** Stored data **

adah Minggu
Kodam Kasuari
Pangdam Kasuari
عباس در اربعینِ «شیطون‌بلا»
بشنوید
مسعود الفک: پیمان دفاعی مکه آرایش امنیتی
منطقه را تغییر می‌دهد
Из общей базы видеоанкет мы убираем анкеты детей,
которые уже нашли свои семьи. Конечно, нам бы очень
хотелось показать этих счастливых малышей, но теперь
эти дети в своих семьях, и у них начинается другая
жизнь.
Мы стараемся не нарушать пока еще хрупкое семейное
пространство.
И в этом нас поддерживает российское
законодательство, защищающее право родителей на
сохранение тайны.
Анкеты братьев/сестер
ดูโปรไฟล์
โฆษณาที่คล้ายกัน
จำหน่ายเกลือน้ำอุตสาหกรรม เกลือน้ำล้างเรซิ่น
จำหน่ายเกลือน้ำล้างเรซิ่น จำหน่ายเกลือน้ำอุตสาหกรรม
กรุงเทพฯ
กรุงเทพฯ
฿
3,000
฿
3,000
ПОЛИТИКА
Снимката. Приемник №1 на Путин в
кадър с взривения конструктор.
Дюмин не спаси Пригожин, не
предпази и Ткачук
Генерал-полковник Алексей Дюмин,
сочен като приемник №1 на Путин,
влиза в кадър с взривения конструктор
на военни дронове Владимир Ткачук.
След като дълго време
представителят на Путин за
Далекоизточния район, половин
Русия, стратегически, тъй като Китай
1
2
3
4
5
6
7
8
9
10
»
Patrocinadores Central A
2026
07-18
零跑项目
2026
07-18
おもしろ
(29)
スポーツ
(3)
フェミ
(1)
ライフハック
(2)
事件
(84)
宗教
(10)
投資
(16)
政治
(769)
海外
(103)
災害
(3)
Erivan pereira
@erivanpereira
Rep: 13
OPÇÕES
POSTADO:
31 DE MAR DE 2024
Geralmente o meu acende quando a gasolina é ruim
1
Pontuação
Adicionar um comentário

** Task goal **
With every line intact, output the listing above exactly.

** Answer space **
adah Minggu
Kodam Kasuari
Pangdam Kasuari
عباس در اربعینِ «شیطون‌بلا»
بشنوید
مسعود الفک: پیمان دفاعی مکه آرایش امنیتی
منطقه را تغییر می‌دهد
Из общей базы видеоанкет мы убираем анкеты детей,
которые уже нашли свои семьи. Конечно, нам бы очень
хотелось показать этих счастливых малышей, но теперь
эти дети в своих семьях, и у них начинается другая
жизнь.
Мы стараемся не нарушать пока еще хрупкое семейное
пространство.
И в этом нас поддерживает российское
законодательство, защищающее право родителей на
сохранение тайны.
Анкеты братьев/сестер
ดูโปรไฟล์
โฆษณาที่คล้ายกัน
จำหน่ายเกลือน้ำอุตสาหกรรม เกลือน้ำล้างเรซิ่น
จำหน่ายเกลือน้ำล้างเรซิ่น จำหน่ายเกลือน้ำอุตสาหกรรม
กรุงเทพฯ
กรุงเทพฯ
฿
3,000
฿
3,000
ПОЛИТИКА
Снимката. Приемник №1 на Путин в
кадър с взривения конструктор.
Дюмин не спаси Пригожин, не
предпази и Ткачук
Генерал-полковник Алексей Дюмин,
сочен като приемник №1 на Путин,
влиза в кадър с взривения конструктор
на военни дронове Владимир Ткачук.
След като дълго време
представителят на Путин за
Далекоизточния район, половин
Русия, стратегически, тъй като Китай
1
2
3
4
5
6
7
8
9
10
»
Patrocinadores Central A
2026
07-18
零跑项目
2026
07-18
おもしろ
(29)
スポーツ
(3)
フェミ
(1)
ライフハック
(2)
事件
(84)
宗教
(10)
投資
(16)
政治
(769)
海外
(103)
災害
(3)
Erivan pereira
@erivanpereira
Rep: 13
OPÇÕES
POSTADO:
31 DE MAR DE 2024
Geralmente o meu acende quando a gasolina é ruim
1
Pontuação
Adicionar um comentário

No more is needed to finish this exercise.